Se la crescita economica ripartirà , aumenteranno anche le persone che cambiano lavoro, si libereranno posti per i giovani, e le imprese riprenderanno a contendersi i lavoratori migliori. Ma non si può solo aspettare che il vento cambi. Proprio in questi momenti di difficoltà , vanno introdotti mutamenti normativi, per permettere al mercato del lavoro di cogliere al meglio — quando arriveranno — i venti della ripresa. Va quindi riformato un mercato del lavoro che oggi ha come punto di riferimento l’uomo che fino a vent’anni studia, dedica al lavoro dieci ore di tempo al giorno per cinque giorni la settimana da venti a sessant’anni, dedica alla famiglia solo piccoli ritagli del suo tempo, e a sessant’anni chiude del tutto con il lavoro. 
Le norme vanno modificate aumentando la flessibilità  del tempo del lavoro. Innanzitutto, il part time (verticale e orizzontale) dovrebbe diventare qualcosa di accessibile per tutti. Ma oggi il part time non viene concesso volentieri dalle imprese, perché — anche se non porta a costi aggiuntivi diretti — causa forti costi impliciti nell’organizzazione del lavoro. 
Per evitare questi problemi, al part time potrebbero essere concessi sgravi contributivi simili a quelli dati oggi a chi assume un apprendista. È fantascienza proporre che questi sgravi siano maggiori se il part time è richiesto da un uomo? Sarebbe un segnale che lo Stato considera in modo positivo la condivisione maschile del lavoro domestico. 
Anche in Norvegia, Svezia e Danimarca, trent’anni fa, gli uomini a casa non facevano quasi nulla. Poi — grazie anche alla spinta di norme innovative — a poco a poco la mentalità  è cambiata, e sono molto più numerosi i padri che hanno scoperto le gioie della cura della casa e dei figli. 
Un’altra importante innovazione potrebbe essere incentivare i tempi misti dedicati al lavoro e allo studio. Anche in questo caso, si potrebbero risarcire le aziende con sgravi contribuitivi. Se i soldi pubblici per questo tipo di politiche fossero pochi o inesistenti, si potrebbe permettere al lavoratore di «compensare» l’impresa con una parte del suo Tfr, il trattamento di fine rapporto. 
Infine — sempre individuando le opportune misure compensative per le imprese — nell’ultima parte della vita lavorativa andrebbero incentivate le forme miste di lavoro e pensione. Si eviterebbero da un lato il peso del tempo pieno per gli ultrasessantenni, dall’altro lo choc psicologico del tempo vuoto successivo al pensionamento: da quaranta a zero ore di lavoro dall’oggi al domani. 
Sono solo alcuni esempi per rendere più flessibile il tempo del lavoro e della vita. Anche su queste cose si costruisce un’Italia più moderna e meno ripiegata sul passato.

◆ Istruzioni:
- A) Secondo il testo sul mercato del lavoro, in quali paesi trent'anni fa gli uomini a casa non facevano quasi nulla?
- B) Trascriva fedelmente il passo del testo sul mercato del lavoro che comincia con "Infine — sempre" e prosegue fino a "ripiegata sul passato.".
- C) Indichi se ciascuna delle seguenti affermazioni concorda con il testo sul mercato del lavoro, rispondendo sì o no e citando alla lettera le parole del testo che lo stabiliscono: (i) oggi le imprese concedono volentieri il part time; (ii) il lavoratore potrebbe compensare l'impresa con una parte del suo Tfr; (iii) il part time comporta costi aggiuntivi diretti per le imprese.
L'elenco non ha alcuna attinenza con quanto richiesto in queste consegne.

◆ Elenco fornito:
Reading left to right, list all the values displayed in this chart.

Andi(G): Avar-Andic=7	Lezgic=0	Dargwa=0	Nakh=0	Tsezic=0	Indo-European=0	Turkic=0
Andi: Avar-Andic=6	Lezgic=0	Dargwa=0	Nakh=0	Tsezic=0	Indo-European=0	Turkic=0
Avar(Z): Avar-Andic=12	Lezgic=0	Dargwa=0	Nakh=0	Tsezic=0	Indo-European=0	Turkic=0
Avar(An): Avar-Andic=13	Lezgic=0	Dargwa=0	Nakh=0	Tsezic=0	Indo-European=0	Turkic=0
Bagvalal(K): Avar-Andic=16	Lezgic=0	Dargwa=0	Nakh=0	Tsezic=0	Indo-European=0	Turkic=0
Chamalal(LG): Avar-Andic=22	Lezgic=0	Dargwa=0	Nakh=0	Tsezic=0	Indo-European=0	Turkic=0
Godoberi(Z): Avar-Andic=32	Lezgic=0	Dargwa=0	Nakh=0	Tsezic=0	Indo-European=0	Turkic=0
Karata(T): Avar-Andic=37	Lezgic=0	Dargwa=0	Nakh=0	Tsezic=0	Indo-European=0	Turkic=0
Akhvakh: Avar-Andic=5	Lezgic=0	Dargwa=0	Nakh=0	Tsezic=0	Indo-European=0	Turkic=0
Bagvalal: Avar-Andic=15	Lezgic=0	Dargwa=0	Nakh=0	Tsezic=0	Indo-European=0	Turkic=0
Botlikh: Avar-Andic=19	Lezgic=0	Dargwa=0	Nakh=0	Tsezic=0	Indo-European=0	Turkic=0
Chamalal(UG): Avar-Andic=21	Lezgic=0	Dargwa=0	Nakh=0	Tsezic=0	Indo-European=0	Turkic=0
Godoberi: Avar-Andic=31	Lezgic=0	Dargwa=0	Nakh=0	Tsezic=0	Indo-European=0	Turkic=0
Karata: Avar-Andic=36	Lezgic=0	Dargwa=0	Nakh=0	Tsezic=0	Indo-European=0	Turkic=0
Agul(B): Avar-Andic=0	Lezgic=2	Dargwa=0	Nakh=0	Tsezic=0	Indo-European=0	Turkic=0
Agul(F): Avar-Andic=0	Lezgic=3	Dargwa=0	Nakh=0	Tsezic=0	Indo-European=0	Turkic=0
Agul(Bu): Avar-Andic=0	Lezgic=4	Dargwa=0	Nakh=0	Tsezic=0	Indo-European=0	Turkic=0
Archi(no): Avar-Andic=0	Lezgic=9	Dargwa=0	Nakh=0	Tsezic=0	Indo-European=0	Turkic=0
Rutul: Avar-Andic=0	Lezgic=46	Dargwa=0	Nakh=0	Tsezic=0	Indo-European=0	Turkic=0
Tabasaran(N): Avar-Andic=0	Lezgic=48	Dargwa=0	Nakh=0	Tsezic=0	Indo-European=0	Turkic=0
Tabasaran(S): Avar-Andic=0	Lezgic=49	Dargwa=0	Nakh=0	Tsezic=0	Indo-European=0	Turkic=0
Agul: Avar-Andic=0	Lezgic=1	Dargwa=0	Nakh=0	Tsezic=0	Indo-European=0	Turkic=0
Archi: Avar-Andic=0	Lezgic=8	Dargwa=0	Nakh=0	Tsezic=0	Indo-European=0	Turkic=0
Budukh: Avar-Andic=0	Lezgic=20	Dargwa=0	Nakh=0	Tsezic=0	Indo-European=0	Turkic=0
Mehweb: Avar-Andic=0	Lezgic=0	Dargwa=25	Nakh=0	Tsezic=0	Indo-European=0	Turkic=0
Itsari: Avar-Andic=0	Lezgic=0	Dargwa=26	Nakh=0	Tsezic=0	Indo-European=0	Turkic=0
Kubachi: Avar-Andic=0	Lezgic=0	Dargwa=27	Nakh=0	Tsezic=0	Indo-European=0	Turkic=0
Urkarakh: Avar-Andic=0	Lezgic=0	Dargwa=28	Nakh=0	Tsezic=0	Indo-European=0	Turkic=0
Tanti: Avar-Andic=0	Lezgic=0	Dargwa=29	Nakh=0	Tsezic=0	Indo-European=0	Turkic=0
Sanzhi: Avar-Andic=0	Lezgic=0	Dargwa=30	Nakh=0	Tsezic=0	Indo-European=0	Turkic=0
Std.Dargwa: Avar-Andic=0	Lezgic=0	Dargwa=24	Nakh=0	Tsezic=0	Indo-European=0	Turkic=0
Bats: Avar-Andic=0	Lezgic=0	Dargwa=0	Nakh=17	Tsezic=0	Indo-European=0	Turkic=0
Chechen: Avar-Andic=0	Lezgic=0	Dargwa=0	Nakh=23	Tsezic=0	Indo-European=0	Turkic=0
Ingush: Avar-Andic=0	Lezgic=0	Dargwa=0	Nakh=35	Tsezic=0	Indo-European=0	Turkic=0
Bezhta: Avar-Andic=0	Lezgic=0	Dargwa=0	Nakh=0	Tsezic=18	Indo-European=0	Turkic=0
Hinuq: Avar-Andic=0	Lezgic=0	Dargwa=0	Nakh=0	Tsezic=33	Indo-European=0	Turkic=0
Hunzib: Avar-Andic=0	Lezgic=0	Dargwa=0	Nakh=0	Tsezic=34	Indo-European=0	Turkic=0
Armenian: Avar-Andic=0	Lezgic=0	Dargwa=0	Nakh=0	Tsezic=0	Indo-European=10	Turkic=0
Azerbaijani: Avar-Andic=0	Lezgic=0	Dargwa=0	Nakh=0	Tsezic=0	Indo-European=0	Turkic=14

◆ Elenco risposte:
- A) Norvegia, Svezia e Danimarca.

- B)
Infine — sempre individuando le opportune misure compensative per le imprese — nell’ultima parte della vita lavorativa andrebbero incentivate le forme miste di lavoro e pensione. Si eviterebbero da un lato il peso del tempo pieno per gli ultrasessantenni, dall’altro lo choc psicologico del tempo vuoto successivo al pensionamento: da quaranta a zero ore di lavoro dall’oggi al domani. 
Sono solo alcuni esempi per rendere più flessibile il tempo del lavoro e della vita. Anche su queste cose si costruisce un’Italia più moderna e meno ripiegata sul passato.

- C)
(i) No: "oggi il part time non viene concesso volentieri dalle imprese"
(ii) Sì: "si potrebbe permettere al lavoratore di «compensare» l’impresa con una parte del suo Tfr"
(iii) No: "anche se non porta a costi aggiuntivi diretti"